We have black bean soup *every* Wednesday night–straight out of a Goya can, served over rice and topped with shredded cheese and/or sometimes sour cream. It’s our standard “Rotary night” meal.
That’s a quick way to make it. Live and learn!
Soup sounds wonderful and winter weather is the perfect time to try it. Thanks for the reminder and the recipe.
It gets so hot around here in the summer, soup is almost a seasonal food! Kind of like Moon Pies, I guess!
Sounds wonderful! Will give it a try this week
Start soaking those beans!
Are you a Moon Pie gal, Leslie Anne? That’s one of Tennessee’s culinary gifts to the world!

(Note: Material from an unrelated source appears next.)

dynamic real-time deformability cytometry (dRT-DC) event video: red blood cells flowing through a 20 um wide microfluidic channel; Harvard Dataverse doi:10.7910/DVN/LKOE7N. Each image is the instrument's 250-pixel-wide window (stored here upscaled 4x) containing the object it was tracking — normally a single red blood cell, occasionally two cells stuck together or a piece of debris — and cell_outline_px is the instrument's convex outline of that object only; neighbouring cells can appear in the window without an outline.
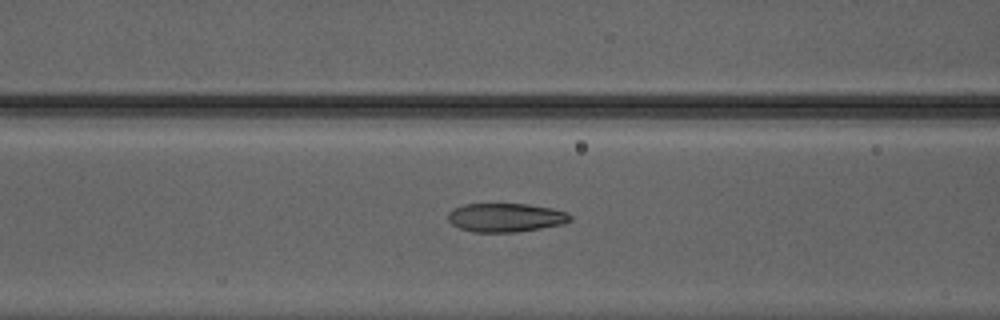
{"species": "Egyptian fruit bat (a non-hibernating species)", "species_latin": "Rousettus aegyptiacus", "temperature_condition": "warm", "stored_images_in_passage": 50, "camera_frame_rate_fps": 3000, "um_per_image_px": 0.085, "animal": {"sex": "male"}, "frame": {"image": 1, "passage_image": 22, "time_ms": 7.0, "image_size_px": [1000, 320], "cell_outline_px": [[572, 220], [564, 224], [516, 232], [472, 232], [460, 228], [452, 224], [448, 220], [448, 212], [464, 204], [528, 204], [552, 208], [568, 212], [572, 216]], "centroid_in_image_um": [43.02, 18.49], "position_along_channel_um": 123.6, "area_um2": 20.52}}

I was late in life meeting black beans as we were pinto beans kind of people, but I learned to love them after reading novelist Laurie Colwin’s More Home Cooking. She wrote that she first tasted black bean soup when she was sixteen at a lunch party attended by glamorous college women. She wrote that she felt– and I pulled my copy out to get this right–she felt she:
“…had died and entered a heaven in which people played the cello, stayed up at night discussing Virginia Woolf, saw plays by Jean-Paul Sarte, and went to Paris for their junior years abroad.”

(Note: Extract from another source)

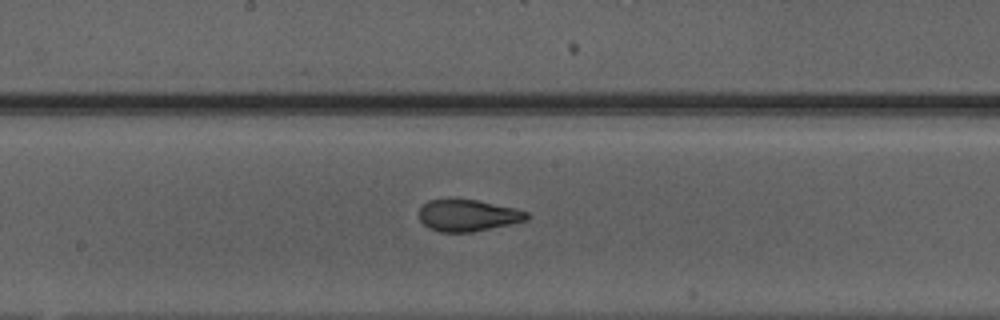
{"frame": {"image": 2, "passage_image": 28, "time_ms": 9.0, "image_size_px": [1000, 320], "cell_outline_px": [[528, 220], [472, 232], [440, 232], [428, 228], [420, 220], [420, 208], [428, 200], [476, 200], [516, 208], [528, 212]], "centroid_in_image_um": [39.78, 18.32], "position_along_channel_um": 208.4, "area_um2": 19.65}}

So who knows what effect your black bean soup will have on your teenage son!
Oh – my – STARS! You win the best comment in the world contest! I LOVE it! I’m going to have to look up this Laurie Colwin because I love this description!
Black Bean Soup wasn’t a regular at my house growing up, but I first had it at Schilling’s Restaurant in Marietta, GA and was surprised how tasty it was. It really doesn’t look like much, so it’s rich, tangy flavor was a surprise and I was hooked.
I only wish I had expressed my appreciation for the dish as eloquently as Ms. Colwin.
Thanks for the awesome tidbit!
And also . . . you know that Mobile AL consumes the most Moon Pies of any other city, don’t you? They drop a giant Moon Pie from a building at midnight on New Year’s Eve and serve up the world’s largest Moon Pie to the crowd. We love our Tennessee Moon Pies down here!
I did not know that, Leslie Anne! Do they pass around RC Colas to accompany the big Moon Pie?
Honey, you will love Laurie Colwin! Her food essays books are Home Cooking and More Home Cooking and they are fascinating. The world lost her way too soon but she also wrote some great novels as a young woman.
Looks delicious and healthy! Have a great week.
Thanks Katie. You too.
A friend (wonderful cook) gave me her black bean soup recipe from the Cuban district in Tampa (hope I remember that correctly) and it is a real favorite of my family’s….is cooked with ham hocks, olive oil, etc. and served over yellow rice and topped with chopped onions which have been soaked in vinegar. To.die.for!
I think I’d love the addition of vinegar. I like a little tang to my food!